ElasticSearch: How to query by multiple conditions in different locations?

324 Views Asked by At

I've been trying to build this ElasticSearch Query on the Danish CVR database API so far without success. Basically I'm trying to find companies where

  1. The company has a relationship with "deltager" (participant) with "enhedsNummer" (ID) equal NUMBER
  2. The relationship is still active, i.e. the "end of period" field is null

How do I construct a query that has multiple conditions like this?

    'query': {
        'bool': {
            'must': [
                {
                    'term': {'Vrvirksomhed.deltagerRelation.deltager.enhedsNummer': NUMBER},
        AND            
                    'term': {'Vrvirksomhed.deltagerRelation.organisationer.attributter.vaerdier.periode.gyldigTil': null}
                },
            ],
        },
    },
}

FYI: database mapping may be found at http://distribution.virk.dk/cvr-permanent/_mapping

2

There are 2 best solutions below

0
Jonatata On BEST ANSWER

It doesn't appear like ElasticSearch Queries are as dynamic as I had wanted (or I don't know how use them). Instead, it appears that the Python code below is the best choice for generating the desired outcome:

import requests
import pandas as pd

# creation of empty lists:
virksomhedsnavne = []
virksomhedscvr = []
relation_fra = []
relation_til = []

# Pulling data (apparently limited to 3000 elements at a time):
for i in range(20):

    if i == 0:
        highestcvrnummer = 0
    else:
        highestcvrnummer = max(virksomhedscvr)
    
    headers = {
        'Content-Type': 'application/json',
    }

    json_data = {

        "_source": ["Vrvirksomhed.cvrNummer", "Vrvirksomhed.navne", "Vrvirksomhed.virksomhedMetadata.nyesteNavn.navn", "Vrvirksomhed.deltagerRelation"],

        "sort" : [{"Vrvirksomhed.cvrNummer" : {"order":"asc"}}],
      
        "query": {
            "bool": {
                "must": [
                    {
                        "term": {
                            "Vrvirksomhed.deltagerRelation.deltager.enhedsNummer": "some_value"
                        }
                    },
                    {
                        "range":{
                            "Vrvirksomhed.cvrNummer": {
                                "gt": highestcvrnummer
                            }
                        
                        }
                    }
                ]
            }
        },
        'size': 3000
    }

    response = requests.post('http://distribution.virk.dk/cvr-permanent/virksomhed/_search', headers=headers, json=json_data, auth=('USERNAME', 'PASSWORD'))
    json_data = response.json()['hits']['hits']

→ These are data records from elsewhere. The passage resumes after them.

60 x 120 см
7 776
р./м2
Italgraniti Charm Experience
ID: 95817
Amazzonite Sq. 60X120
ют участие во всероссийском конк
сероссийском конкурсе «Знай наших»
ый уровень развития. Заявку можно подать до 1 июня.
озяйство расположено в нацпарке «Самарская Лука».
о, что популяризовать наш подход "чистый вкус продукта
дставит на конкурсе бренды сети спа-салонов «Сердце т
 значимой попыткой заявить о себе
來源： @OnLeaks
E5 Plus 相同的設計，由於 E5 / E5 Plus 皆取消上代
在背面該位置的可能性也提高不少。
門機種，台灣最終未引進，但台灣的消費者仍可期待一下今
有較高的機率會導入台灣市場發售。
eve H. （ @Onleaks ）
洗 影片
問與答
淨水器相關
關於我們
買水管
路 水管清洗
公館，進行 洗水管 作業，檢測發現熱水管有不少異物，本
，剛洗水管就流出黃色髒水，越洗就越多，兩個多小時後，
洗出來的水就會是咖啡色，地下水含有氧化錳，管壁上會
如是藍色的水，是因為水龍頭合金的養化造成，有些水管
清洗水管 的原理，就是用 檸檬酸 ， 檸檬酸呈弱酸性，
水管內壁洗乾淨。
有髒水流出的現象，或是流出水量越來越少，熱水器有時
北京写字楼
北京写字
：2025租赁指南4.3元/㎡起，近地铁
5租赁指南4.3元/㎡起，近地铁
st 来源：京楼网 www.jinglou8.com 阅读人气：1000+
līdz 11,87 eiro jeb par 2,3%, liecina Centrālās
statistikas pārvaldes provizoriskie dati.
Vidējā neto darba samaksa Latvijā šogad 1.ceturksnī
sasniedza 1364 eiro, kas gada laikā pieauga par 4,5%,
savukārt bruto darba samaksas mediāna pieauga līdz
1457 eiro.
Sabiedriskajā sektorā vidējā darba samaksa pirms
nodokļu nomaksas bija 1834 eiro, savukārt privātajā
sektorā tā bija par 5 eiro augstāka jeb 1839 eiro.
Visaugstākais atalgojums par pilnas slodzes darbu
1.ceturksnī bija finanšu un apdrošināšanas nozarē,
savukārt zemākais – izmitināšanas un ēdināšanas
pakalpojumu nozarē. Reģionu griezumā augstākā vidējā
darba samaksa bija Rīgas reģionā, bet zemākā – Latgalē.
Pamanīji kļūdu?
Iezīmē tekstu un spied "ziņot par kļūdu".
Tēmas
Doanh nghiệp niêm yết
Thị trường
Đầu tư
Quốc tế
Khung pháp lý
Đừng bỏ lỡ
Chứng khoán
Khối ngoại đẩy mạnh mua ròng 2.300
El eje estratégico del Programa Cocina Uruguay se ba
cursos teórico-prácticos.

    # Aggregate and format data neatly
    for data in json_data:
        virksomhed_data = data['_source']['Vrvirksomhed']
        virksomhedscvr.append(virksomhed_data['cvrNummer'])
        try:
            virksomhedsnavne.append(virksomhed_data['virksomhedMetadata']['nyesteNavn']['navn'])
        except:
            virksomhedsnavne.append(virksomhed_data['navne'][0]['navn'])
        
        # Loop through all "deltagere" and find match with value
        for relation in virksomhed_data['deltagerRelation']:

            # If match found
            if relation['deltager']['enhedsNummer'] == some_value:
                
                # Make sure most recent period is chosen
                antalopdateringer = len(relation['organisationer'])-1
                relation_gyldig = relation['organisationer'][antalopdateringer]['medlemsData'][0]['attributter'][0]['vaerdier'][0]['periode']
                relation_fra.append(relation_gyldig['gyldigFra'])
                relation_til.append(relation_gyldig['gyldigTil'])
                break

#export to excel
dict = {'CVR nummer':virksomhedscvr, 'navn':virksomhedsnavne, 'Relation fra':relation_fra, 'Relation til':relation_til}
df = pd.DataFrame(dict)
df.to_excel("output.xlsx")

If anyone else is working with the Danish CVR register's API, I hope this helps!

Also, if you find a better solution, please let me know :)

1
Alex Baidan On

You can try:

GET /cvr-permanent/_search
{
  "query": {
    "bool": {
      "must": [
        {
          "term": {
            "Vrvirksomhed.deltagerRelation.deltager.enhedsNummer": {
              "value": "your_value_here"
        }
      }
    }
  ],
  "must_not": [
    {
      "exists": {
        "field": "Vrvirksomhed.deltagerRelation.organisationer.attributter.vaerdier.periode.gyldigTil"
       }
     }
   ]
  }
 }
}

Trick here is to use must_not/exist for nil values.

P.S. I cannot check it because it requires authorisation.